- EXERCISE DETAILS -
Search term "Rendered": please copy every line of the records below that contains it.

Dataset entries:
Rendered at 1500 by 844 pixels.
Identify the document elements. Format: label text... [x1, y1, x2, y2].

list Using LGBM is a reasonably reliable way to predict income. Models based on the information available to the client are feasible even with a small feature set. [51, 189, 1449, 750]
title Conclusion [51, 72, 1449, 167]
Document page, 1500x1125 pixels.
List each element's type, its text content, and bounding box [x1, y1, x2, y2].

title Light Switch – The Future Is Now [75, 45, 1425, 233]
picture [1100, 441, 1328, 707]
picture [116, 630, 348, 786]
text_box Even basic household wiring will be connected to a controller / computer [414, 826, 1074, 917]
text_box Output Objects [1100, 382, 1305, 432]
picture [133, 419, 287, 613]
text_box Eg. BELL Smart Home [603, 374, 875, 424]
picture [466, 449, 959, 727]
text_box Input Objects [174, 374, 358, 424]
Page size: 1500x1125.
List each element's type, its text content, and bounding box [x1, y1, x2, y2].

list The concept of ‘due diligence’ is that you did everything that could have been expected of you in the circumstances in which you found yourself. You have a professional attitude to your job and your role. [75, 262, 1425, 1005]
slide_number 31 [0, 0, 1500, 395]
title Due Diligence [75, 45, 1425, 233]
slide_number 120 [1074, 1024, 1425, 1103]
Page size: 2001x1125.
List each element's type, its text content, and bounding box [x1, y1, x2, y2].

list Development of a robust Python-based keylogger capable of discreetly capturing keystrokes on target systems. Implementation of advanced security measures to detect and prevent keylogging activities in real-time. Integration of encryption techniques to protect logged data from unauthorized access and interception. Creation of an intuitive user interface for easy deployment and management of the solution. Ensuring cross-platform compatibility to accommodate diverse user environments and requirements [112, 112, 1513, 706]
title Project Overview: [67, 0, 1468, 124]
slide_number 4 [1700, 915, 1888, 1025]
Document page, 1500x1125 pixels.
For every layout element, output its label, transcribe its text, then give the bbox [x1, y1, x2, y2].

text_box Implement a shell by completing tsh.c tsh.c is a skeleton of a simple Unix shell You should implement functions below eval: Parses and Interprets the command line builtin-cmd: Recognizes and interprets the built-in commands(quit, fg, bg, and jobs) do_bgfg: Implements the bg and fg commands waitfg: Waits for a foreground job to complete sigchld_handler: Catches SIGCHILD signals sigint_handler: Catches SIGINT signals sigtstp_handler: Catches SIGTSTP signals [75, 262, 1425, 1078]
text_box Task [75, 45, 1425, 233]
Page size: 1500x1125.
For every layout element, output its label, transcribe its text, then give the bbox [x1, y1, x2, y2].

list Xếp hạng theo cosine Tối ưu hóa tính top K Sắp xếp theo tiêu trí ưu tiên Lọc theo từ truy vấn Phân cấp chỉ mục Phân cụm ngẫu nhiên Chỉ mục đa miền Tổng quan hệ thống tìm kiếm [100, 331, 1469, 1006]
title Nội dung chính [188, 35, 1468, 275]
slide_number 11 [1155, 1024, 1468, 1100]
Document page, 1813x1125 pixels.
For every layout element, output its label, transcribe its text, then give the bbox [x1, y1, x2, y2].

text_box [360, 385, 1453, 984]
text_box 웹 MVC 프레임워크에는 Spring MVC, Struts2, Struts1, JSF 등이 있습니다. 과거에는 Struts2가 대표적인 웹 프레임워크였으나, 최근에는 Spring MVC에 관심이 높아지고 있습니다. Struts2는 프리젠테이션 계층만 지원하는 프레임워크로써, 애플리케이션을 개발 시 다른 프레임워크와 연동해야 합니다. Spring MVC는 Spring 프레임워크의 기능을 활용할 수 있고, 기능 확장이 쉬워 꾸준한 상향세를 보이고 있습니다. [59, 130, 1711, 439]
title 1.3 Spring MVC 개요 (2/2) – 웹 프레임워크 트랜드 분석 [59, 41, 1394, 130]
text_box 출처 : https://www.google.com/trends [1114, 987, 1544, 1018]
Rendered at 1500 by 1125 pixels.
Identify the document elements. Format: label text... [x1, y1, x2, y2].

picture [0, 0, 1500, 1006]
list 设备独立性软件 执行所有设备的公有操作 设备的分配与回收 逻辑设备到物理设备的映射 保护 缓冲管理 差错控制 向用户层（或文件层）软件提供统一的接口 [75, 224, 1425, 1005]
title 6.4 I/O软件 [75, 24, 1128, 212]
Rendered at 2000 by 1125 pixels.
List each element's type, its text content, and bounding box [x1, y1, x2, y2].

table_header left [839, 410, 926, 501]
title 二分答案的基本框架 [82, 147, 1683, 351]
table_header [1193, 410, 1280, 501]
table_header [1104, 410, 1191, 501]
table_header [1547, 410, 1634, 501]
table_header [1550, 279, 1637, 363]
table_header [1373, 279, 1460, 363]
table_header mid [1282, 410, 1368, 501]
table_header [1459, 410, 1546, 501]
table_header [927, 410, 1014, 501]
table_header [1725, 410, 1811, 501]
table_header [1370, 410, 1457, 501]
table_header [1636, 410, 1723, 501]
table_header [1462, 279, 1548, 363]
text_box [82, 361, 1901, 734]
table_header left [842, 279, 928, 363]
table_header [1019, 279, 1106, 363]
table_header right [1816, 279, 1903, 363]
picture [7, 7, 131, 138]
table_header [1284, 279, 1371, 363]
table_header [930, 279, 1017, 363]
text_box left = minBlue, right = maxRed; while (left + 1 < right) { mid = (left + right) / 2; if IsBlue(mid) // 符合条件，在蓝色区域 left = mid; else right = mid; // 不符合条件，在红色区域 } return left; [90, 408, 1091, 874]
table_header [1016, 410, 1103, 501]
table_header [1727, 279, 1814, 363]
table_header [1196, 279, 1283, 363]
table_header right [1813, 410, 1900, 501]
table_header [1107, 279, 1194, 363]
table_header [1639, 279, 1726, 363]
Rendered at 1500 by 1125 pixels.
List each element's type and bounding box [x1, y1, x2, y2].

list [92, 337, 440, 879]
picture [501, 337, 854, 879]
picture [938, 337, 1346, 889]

- RESPONSE AREA -
Rendered at 1500 by 844 pixels.
Rendered at 1500 by 1125 pixels.
Rendered at 2000 by 1125 pixels.
Rendered at 1500 by 1125 pixels.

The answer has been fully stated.